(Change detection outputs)
_____
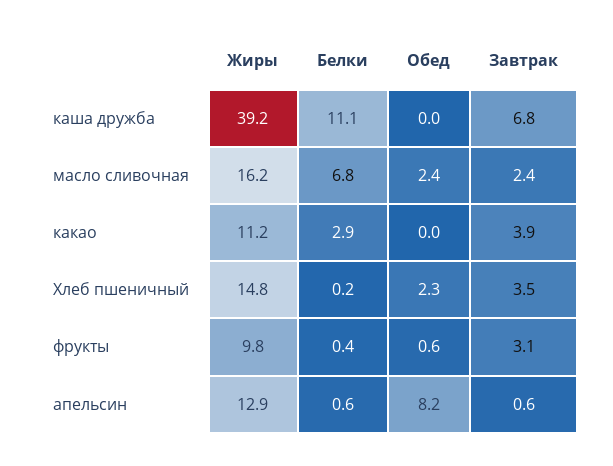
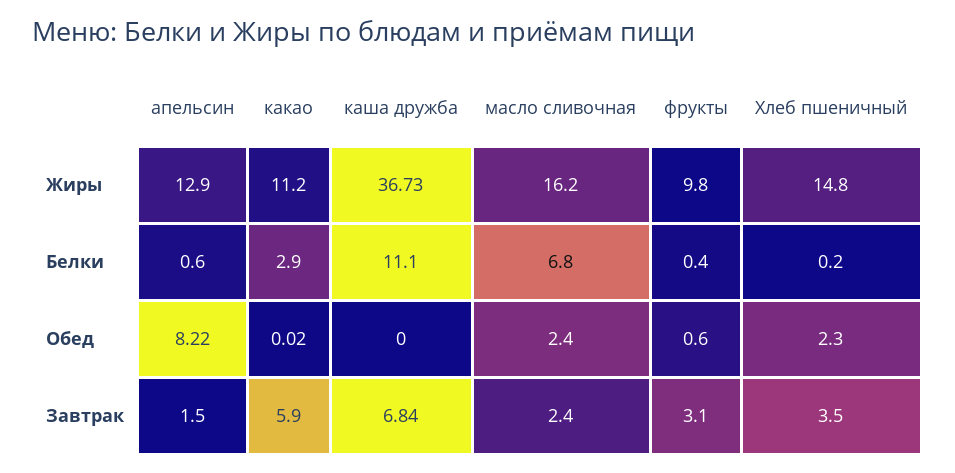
  {
    "Жиры": {
-     "каша дружба": 39.2,
+     "каша дружба": 36.73,
      "масло сливочная": 16.2,
      "какао": 11.2,
      "Хлеб пшеничный": 14.8,
      "фрукты": 9.8,
      "апельсин": 12.9
    },
    "Белки": {
      "каша дружба": 11.1,
      "масло сливочная": 6.8,
      "какао": 2.9,
      "Хлеб пшеничный": 0.2,
      "фрукты": 0.4,
      "апельсин": 0.6
    },
    "Обед": {
      "каша дружба": 0,
      "масло сливочная": 2.4,
      "какао": 0.02,
      "Хлеб пшеничный": 2.3,
      "фрукты": 0.6,
      "апельсин": 8.22
    },
    "Завтрак": {
      "каша дружба": 6.84,
      "масло сливочная": 2.4,
-     "какао": 3.9,
+     "какао": 5.9,
      "Хлеб пшеничный": 3.5,
      "фрукты": 3.1,
-     "апельсин": 0.6
+     "апельсин": 1.5
    }
  }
_____
__Activity__
Please go line by line through the records above, copying each one that holds the string "каша".

__Final answer__
-     "каша дружба": 39.2,
+     "каша дружба": 36.73,
      "каша дружба": 11.1,
      "каша дружба": 0,
      "каша дружба": 6.84,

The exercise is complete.